This is the mail archive of the
libc-alpha@sourceware.org
mailing list for the glibc project.
[RFC] Improving memcpy and memset.
- From: OndÅej BÃlka <neleai at seznam dot cz>
- To: Liubov Dmitrieva <liubov dot dmitrieva at gmail dot com>
- Cc: libc-alpha at sourceware dot org
- Date: Fri, 9 Aug 2013 23:02:31 +0200
- Subject: [RFC] Improving memcpy and memset.
Hi,
Another area of optimization that I want return to are memset and
memcpy. Results are here
http://kam.mff.cuni.cz/~ondra/benchmark_string/memcpy_profile.html
http://kam.mff.cuni.cz/~ondra/benchmark_string/memset_profile.html
Ljuba, could you also test them on haswell, it will be useful to know.
http://kam.mff.cuni.cz/~ondra/benchmark_string/memcpy_profile090813.tar.bz2
http://kam.mff.cuni.cz/~ondra/benchmark_string/memset_profile090813.tar.bz2
I did several experiments.
One is using stosq/movsq as generated with
gcc -mstringop-strategy=rep_8byte memset_rep8.c -S -o memset_rep8.s
Results here are chaotic.
When data is already at L1 cache then our loops are more effective.
When I increassed cache pressure to have data in L2 cache then I loops
are still better.
But when data are L3 cache or when data is in main memory then for nehalem, core2 and ivy bridge
cases a rep implementation is significantly faster.
On other hand bulldozer has rep implementation always slower.
For rest of architectures results are chaotic.
A question if to switch to rep foosq depends on memory behavior, I do
not have simple answer other than decide by profile based optimization.
Second experiment was was how effective could computed jump be.
I eliminated several overheads, like jump table improved cache usage.
My table is upto size 1024 but if I cut it to same size as headeds of
other implementation a table would be more space effective.

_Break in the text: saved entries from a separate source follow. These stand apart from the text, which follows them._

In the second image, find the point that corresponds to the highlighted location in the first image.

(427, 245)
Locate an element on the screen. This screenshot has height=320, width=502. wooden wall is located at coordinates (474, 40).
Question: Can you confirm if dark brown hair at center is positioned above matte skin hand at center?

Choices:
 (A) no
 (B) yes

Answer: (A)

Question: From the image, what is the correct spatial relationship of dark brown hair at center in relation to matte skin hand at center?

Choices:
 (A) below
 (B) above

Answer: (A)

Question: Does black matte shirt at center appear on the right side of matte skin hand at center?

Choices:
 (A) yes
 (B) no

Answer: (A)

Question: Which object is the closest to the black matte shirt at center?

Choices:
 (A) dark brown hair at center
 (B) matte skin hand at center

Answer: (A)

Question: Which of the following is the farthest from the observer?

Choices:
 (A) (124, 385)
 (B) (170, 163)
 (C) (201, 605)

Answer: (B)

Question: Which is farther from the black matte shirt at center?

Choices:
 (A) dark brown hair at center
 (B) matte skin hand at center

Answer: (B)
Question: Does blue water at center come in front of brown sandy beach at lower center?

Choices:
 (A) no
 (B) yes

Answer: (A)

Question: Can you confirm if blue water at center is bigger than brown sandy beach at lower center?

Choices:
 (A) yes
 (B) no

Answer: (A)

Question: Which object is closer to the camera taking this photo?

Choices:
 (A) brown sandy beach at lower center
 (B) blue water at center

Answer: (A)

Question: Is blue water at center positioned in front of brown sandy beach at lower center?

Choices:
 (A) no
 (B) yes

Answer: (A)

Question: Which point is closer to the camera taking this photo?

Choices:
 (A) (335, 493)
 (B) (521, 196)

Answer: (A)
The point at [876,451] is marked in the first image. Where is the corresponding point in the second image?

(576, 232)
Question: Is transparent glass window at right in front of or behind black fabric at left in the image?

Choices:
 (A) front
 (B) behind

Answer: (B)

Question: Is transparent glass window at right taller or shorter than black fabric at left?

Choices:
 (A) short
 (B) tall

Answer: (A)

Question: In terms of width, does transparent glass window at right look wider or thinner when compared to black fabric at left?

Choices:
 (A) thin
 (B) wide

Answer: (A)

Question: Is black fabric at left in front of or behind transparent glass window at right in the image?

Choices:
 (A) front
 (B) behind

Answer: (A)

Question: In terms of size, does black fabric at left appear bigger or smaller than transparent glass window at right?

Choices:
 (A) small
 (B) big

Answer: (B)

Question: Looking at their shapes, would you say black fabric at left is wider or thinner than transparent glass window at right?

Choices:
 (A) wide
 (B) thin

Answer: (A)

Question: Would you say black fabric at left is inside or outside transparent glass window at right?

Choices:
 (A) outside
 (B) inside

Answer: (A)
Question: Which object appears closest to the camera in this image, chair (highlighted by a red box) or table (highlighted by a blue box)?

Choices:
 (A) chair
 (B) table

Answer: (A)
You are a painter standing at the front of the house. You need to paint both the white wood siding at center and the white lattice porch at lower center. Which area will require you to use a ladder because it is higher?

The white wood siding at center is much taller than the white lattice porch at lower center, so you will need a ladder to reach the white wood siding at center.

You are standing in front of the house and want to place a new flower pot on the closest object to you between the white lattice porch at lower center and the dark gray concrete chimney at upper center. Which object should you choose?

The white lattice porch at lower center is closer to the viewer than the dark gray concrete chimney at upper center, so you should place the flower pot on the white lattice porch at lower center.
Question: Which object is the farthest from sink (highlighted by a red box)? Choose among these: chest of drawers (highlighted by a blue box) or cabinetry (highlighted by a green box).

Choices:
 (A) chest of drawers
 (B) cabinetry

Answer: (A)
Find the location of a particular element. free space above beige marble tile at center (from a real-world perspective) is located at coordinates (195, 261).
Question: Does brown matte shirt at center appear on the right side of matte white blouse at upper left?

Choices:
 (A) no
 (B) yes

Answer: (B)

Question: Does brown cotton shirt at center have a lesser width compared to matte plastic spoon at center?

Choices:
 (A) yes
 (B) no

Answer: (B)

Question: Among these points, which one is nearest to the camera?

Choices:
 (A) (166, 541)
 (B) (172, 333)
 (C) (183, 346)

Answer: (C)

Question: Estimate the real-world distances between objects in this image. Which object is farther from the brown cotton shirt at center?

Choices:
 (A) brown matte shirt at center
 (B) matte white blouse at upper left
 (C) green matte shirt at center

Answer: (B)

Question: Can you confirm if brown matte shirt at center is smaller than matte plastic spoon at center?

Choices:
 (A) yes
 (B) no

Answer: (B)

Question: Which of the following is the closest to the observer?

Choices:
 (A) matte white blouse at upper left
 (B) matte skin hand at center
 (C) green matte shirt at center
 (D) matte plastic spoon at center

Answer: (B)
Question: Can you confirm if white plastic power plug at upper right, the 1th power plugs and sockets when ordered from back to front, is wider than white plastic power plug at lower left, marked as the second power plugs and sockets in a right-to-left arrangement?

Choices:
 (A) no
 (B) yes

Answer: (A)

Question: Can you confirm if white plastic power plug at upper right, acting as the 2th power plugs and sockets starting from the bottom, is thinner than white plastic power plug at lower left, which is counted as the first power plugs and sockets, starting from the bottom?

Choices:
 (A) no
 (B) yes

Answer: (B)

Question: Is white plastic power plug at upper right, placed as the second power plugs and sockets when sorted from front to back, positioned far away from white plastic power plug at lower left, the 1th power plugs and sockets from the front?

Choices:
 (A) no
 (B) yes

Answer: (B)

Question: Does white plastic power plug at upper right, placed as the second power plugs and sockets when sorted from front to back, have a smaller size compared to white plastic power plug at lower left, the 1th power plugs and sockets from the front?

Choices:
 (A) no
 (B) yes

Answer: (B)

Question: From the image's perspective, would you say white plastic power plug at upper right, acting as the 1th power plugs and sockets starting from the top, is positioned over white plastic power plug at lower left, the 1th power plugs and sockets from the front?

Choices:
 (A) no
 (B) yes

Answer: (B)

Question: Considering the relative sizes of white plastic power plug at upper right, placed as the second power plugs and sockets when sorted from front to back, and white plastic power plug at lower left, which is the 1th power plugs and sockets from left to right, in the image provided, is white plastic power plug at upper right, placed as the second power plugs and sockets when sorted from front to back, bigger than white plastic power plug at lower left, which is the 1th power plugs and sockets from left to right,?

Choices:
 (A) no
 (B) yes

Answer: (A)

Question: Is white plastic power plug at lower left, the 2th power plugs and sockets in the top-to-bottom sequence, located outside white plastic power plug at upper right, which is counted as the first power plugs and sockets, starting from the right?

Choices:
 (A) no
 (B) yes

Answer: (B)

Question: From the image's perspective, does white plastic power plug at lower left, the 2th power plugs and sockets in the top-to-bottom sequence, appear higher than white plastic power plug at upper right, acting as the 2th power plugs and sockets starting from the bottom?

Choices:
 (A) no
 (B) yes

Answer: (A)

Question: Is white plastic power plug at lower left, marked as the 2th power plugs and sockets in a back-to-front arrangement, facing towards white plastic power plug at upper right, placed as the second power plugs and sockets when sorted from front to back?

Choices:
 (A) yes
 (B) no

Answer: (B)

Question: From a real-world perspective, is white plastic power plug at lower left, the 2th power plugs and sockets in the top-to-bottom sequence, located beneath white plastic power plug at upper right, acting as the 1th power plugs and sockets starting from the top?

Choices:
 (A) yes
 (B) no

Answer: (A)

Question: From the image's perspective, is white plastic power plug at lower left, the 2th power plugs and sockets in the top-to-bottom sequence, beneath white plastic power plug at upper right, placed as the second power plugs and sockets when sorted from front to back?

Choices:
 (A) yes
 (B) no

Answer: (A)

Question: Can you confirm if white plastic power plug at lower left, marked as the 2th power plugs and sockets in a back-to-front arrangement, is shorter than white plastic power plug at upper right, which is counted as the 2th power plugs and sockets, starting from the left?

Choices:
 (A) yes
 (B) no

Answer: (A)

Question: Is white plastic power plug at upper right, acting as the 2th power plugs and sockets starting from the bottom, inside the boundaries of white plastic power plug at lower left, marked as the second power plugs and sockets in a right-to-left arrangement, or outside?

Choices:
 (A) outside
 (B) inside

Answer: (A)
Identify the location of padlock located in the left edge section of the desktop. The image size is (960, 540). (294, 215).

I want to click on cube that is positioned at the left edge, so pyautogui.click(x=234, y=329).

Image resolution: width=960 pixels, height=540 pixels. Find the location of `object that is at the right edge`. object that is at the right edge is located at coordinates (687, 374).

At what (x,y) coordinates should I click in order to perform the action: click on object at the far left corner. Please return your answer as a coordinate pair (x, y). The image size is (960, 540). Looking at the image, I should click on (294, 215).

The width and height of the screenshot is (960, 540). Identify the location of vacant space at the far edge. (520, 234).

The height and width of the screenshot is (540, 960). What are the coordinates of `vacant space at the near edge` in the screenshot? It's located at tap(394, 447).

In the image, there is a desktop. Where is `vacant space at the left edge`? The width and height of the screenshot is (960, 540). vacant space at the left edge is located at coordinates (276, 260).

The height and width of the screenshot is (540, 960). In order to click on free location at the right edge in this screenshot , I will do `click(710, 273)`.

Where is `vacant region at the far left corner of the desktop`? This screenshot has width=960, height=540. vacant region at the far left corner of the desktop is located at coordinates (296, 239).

But performance is still inferior. See files memset/cpy_tbl.s
Third one is haswell specific, I consider to incerease memset/memcpy
header to handle upto 512 bytes. For memcpy I need to store additional
data to ymm registers. A memset could be done without that but I am
still interested if this extension (memset/cpy_512.s) is sucessfull.
Then I discovered that my memcpy implementation could be improved in
several cases, I wrote memcpy_new_tuned.s that tries to use more
effective control flow.
Comments, new ideas?